▶ _Task to carry out_
Starting at the line that has "collectors: J. N. Rose & R. H. Hay" and stopping after the line that has "scientific name: Chrysogonum virginianum", give back only those lines of the data with "locality" changed to "site" and everything else left as it is.
====== Data for this exercise
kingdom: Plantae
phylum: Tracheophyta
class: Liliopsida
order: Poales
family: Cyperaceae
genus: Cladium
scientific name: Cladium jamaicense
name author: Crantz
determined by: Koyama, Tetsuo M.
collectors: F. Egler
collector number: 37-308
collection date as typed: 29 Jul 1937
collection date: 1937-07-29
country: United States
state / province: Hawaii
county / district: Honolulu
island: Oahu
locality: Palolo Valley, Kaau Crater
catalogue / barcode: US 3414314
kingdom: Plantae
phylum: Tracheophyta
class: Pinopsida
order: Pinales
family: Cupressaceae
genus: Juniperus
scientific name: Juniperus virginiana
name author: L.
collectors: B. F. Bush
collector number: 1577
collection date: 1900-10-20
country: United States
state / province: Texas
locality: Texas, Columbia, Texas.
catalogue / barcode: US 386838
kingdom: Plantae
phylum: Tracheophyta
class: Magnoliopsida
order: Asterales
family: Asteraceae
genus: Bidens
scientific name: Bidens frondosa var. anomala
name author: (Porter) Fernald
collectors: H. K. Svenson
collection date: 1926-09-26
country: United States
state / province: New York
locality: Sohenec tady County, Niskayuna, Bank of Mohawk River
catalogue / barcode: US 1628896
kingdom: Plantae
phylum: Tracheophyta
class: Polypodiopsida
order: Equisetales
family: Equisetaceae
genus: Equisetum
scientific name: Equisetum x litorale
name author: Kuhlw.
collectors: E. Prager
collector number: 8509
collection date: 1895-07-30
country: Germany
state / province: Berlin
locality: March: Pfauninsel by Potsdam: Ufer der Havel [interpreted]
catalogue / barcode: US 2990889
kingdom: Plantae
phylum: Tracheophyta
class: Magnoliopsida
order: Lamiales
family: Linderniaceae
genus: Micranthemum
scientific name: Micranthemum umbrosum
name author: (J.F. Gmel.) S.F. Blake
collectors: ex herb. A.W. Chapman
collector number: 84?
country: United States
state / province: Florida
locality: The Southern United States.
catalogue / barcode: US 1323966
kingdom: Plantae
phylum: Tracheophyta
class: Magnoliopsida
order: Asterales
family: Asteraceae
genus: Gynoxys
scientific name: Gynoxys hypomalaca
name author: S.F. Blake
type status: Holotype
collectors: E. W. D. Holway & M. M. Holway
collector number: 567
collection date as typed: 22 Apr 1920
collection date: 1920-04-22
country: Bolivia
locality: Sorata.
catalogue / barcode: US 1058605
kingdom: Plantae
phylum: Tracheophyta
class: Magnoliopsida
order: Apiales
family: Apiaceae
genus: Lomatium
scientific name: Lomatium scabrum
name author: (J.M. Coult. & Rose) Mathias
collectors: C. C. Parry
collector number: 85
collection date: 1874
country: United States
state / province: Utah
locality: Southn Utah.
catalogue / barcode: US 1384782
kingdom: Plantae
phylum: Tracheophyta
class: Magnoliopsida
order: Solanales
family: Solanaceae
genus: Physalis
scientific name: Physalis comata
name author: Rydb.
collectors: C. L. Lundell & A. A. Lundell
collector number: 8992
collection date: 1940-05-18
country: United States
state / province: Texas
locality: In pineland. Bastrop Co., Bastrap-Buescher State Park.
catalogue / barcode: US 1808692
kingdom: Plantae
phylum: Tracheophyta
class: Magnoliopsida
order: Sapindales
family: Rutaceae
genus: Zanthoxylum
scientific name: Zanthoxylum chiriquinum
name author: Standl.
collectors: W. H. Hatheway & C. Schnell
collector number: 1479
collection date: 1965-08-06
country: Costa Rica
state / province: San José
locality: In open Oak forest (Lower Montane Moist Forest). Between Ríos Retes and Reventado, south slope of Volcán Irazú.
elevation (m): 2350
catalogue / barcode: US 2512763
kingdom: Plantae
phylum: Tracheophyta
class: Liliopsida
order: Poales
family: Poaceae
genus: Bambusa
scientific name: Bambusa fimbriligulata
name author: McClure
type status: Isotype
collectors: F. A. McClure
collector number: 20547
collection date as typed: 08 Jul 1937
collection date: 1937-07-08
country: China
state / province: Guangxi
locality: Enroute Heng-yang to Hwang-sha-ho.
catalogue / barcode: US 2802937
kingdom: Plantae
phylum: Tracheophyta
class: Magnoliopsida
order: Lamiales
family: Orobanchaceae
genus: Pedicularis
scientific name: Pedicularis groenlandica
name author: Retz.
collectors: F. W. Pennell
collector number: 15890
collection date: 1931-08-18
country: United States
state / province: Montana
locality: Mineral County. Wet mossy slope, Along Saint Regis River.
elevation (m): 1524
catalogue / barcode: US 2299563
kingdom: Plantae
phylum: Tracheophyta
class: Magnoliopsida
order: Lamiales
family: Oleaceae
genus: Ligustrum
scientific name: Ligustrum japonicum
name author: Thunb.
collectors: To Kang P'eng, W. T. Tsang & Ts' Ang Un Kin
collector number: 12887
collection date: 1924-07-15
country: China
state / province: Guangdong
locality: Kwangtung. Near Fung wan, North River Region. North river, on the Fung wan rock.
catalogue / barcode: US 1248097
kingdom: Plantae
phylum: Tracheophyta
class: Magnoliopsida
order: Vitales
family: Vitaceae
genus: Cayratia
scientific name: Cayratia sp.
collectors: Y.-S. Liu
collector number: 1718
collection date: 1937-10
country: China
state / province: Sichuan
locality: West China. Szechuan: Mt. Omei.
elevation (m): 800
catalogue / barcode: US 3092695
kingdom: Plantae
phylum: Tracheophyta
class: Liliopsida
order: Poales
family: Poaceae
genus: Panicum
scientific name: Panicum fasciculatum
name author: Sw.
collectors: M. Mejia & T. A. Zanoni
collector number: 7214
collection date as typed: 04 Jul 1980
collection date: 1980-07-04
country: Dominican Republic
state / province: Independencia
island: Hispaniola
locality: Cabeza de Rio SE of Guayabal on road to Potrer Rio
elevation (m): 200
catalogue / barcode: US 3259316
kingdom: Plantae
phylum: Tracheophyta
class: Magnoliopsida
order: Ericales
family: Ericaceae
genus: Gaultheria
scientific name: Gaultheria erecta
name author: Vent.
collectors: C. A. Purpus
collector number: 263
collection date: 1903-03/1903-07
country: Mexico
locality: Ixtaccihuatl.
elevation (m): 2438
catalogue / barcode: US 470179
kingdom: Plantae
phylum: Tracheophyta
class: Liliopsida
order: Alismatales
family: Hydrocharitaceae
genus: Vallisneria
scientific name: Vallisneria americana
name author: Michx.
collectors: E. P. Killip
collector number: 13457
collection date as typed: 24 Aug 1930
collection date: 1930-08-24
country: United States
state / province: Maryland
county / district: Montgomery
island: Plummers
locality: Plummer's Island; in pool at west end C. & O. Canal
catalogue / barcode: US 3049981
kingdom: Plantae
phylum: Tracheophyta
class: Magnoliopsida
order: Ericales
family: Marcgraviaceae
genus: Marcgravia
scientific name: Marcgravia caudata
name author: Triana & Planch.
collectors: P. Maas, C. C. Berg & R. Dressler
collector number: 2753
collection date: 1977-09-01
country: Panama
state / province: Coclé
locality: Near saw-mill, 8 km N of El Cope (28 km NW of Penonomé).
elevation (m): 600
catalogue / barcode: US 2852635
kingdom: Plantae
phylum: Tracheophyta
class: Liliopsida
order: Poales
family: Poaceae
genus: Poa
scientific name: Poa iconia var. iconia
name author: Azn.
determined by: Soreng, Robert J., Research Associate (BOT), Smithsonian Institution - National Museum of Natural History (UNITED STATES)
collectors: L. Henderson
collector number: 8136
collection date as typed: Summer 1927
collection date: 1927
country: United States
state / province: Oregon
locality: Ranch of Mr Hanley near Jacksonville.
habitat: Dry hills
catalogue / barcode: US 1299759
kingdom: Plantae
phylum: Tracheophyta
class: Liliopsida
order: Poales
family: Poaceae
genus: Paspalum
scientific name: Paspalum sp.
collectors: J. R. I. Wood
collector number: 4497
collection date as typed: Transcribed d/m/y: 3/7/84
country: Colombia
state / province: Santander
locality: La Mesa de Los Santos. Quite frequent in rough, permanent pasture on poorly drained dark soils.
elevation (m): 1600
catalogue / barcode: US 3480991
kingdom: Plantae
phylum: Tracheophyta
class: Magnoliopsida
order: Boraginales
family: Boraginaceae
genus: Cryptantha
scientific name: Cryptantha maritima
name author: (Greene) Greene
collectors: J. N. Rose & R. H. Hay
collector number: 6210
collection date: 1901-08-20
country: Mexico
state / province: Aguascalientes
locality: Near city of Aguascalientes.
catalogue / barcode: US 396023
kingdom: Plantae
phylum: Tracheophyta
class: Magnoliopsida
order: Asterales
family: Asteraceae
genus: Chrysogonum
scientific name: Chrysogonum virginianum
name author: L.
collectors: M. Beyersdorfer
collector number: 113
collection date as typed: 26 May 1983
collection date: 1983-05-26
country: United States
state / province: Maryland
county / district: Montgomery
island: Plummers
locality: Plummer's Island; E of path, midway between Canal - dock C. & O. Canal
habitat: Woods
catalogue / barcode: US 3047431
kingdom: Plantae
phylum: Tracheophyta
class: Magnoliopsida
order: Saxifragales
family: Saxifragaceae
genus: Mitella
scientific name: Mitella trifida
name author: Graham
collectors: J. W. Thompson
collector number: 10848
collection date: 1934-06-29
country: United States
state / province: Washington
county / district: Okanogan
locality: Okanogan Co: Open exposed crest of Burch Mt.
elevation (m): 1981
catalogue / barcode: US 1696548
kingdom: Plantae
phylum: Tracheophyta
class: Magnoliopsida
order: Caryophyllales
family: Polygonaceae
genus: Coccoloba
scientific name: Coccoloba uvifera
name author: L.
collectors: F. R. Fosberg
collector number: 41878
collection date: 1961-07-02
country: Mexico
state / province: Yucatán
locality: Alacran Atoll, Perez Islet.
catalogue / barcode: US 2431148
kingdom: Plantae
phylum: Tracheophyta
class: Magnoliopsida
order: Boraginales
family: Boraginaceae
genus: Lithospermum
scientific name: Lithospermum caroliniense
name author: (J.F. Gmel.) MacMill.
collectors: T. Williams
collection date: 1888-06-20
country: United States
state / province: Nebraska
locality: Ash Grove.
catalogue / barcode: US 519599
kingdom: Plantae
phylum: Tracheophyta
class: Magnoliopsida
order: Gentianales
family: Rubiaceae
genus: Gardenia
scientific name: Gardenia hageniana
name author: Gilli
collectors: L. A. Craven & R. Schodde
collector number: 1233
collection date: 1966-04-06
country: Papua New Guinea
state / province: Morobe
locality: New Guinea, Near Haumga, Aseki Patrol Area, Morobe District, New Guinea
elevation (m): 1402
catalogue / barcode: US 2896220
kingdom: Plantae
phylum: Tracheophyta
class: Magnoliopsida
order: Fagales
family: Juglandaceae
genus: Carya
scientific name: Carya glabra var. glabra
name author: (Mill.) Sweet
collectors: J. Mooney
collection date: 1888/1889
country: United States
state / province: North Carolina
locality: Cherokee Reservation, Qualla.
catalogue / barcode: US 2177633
============
▶ _Result_
collectors: J. N. Rose & R. H. Hay
collector number: 6210
collection date: 1901-08-20
country: Mexico
state / province: Aguascalientes
site: Near city of Aguascalientes.
catalogue / barcode: US 396023
kingdom: Plantae
phylum: Tracheophyta
class: Magnoliopsida
order: Asterales
family: Asteraceae
genus: Chrysogonum
scientific name: Chrysogonum virginianum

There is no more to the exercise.